Current at: 04 November 2009
Building approvals are pointing to a moderate rather than strong recovery in new home building said the Housing Industry Association, Australia’s largest building industry organisation.
HIA Chief Economist, Dr Harley Dale said that the number of building approvals in the September 2009 quarter confirmed that a recovery in new home building was underway, but the scale of the recovery looked insufficient to address the shortage of new housing stock.
“It is encouraging to see clear signs of a lift in new home building. However, supply side constraints including bottlenecks in the building approvals process, and a lack of breadth to the recovery are preventing new construction from growing at the rate required to satisfy a rapidly growing population.
Detached house approvals were flat in the month of September, a disappointing result, but increased by 8.1 per cent over the quarter.

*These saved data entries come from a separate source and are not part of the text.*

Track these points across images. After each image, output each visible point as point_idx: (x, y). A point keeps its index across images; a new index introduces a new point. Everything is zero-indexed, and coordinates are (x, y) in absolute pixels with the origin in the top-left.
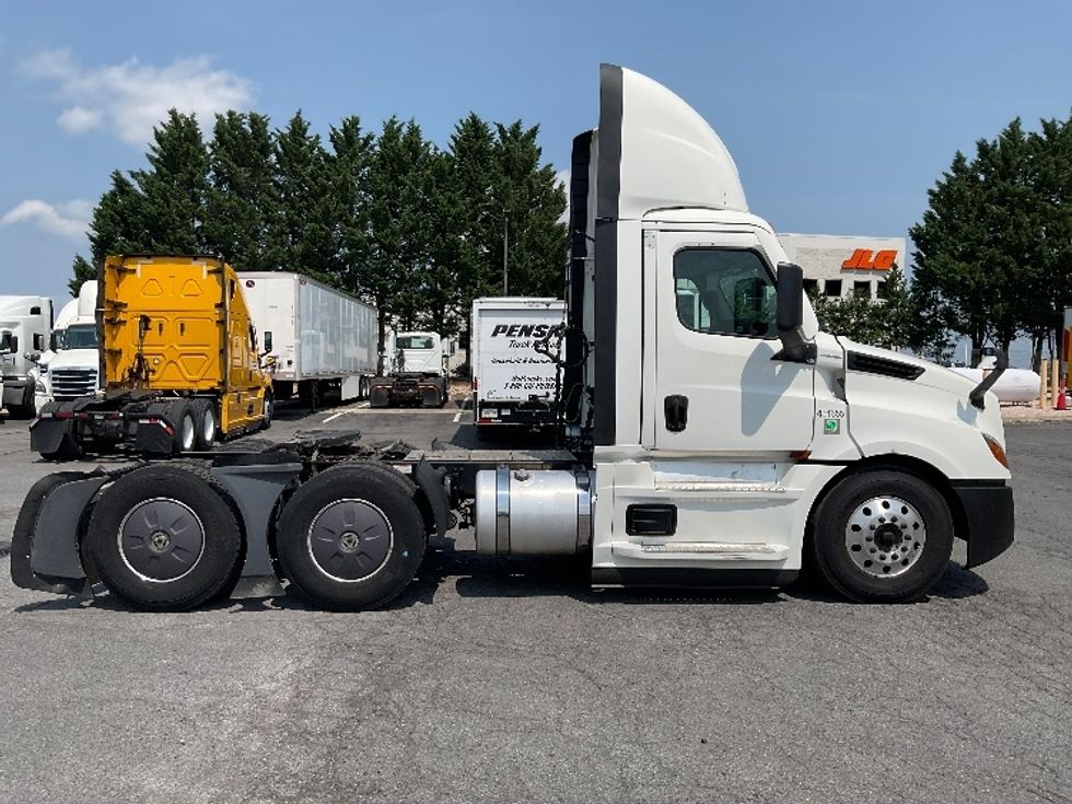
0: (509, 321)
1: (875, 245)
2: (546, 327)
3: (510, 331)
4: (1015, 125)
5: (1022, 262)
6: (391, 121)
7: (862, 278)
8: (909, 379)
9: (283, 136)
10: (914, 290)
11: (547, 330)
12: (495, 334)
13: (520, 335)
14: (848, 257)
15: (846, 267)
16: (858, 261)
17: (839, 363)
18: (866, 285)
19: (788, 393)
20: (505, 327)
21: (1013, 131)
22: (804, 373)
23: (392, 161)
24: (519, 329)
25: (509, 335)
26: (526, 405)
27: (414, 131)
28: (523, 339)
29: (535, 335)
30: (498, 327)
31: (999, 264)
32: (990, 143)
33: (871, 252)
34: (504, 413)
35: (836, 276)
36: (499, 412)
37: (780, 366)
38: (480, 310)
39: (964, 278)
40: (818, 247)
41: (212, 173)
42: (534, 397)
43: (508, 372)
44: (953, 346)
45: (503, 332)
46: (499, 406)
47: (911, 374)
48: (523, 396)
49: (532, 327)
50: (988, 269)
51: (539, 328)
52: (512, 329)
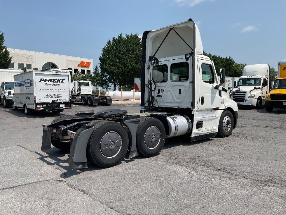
1: (86, 60)
2: (56, 79)
4: (121, 35)
5: (125, 68)
7: (83, 69)
10: (101, 73)
12: (40, 81)
13: (48, 82)
14: (80, 63)
15: (79, 66)
16: (82, 64)
18: (84, 70)
19: (216, 95)
21: (120, 37)
24: (48, 80)
25: (45, 82)
26: (51, 103)
28: (49, 83)
29: (53, 82)
30: (41, 79)
31: (120, 68)
32: (116, 38)
33: (85, 62)
34: (44, 106)
35: (76, 68)
36: (43, 106)
37: (215, 90)
38: (35, 74)
39: (113, 70)
40: (72, 60)
42: (53, 101)
43: (45, 93)
44: (111, 86)
45: (43, 81)
46: (43, 104)
48: (50, 100)
49: (52, 79)
50: (118, 69)
51: (54, 80)
52: (46, 80)
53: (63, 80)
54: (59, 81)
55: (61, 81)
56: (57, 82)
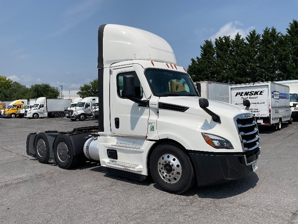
0: (241, 91)
3: (241, 94)
6: (266, 29)
8: (182, 112)
9: (233, 41)
11: (254, 93)
12: (236, 95)
13: (245, 95)
17: (157, 106)
19: (142, 117)
20: (240, 93)
22: (147, 110)
23: (266, 41)
24: (244, 93)
25: (241, 95)
27: (274, 30)
28: (246, 96)
29: (250, 95)
30: (237, 93)
37: (140, 108)
38: (231, 88)
41: (216, 55)
45: (239, 94)
47: (183, 110)
49: (249, 92)
51: (251, 93)
53: (261, 92)
54: (256, 93)
55: (259, 93)
56: (255, 95)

The number of multi-unit approvals increased by 11.8 per cent in the month of September to be up by 17.5 per cent over the quarter.
“The positive impact of very low mortgage rates and the First Home Owner Boost drove the increase in detached house approvals over the September 2009 quarter, while the Federal Government’s Social Housing Initiative played a role in lifting multi-unit approvals.
“It remains unclear, however, whether trade-up buyers are re-entering the new home market in sufficient numbers to fill the breach left by waning first time buyer demand, while private residential investment in new homes is still extremely weak.
“The lack of a broad recovery in new housing is a concern, as are planning delays and re-emerging land shortages which form part of a number of supply side obstacles preventing a rapid increase in new housing stock.
“A renewed focus on removing supply side constraints is essential to reducing tight pressure on rental markets and preventing an unnecessary deterioration in housing affordability,” Harley Dale said.
The number of seasonally adjusted residential dwelling approvals increased in September by 5.1 per cent in Victoria, 5.9 per cent in Western Australia, and 3.4 per cent in Tasmania. Dwelling approvals fell by 1.9 per cent in New South Wales, 1.4 per cent in Queensland, and 3.9 per cent in South Australia. The trend number of approvals fell by 2 per cent in the Northern Territory but was up by 1.2 per cent in the Australian Capital Territory.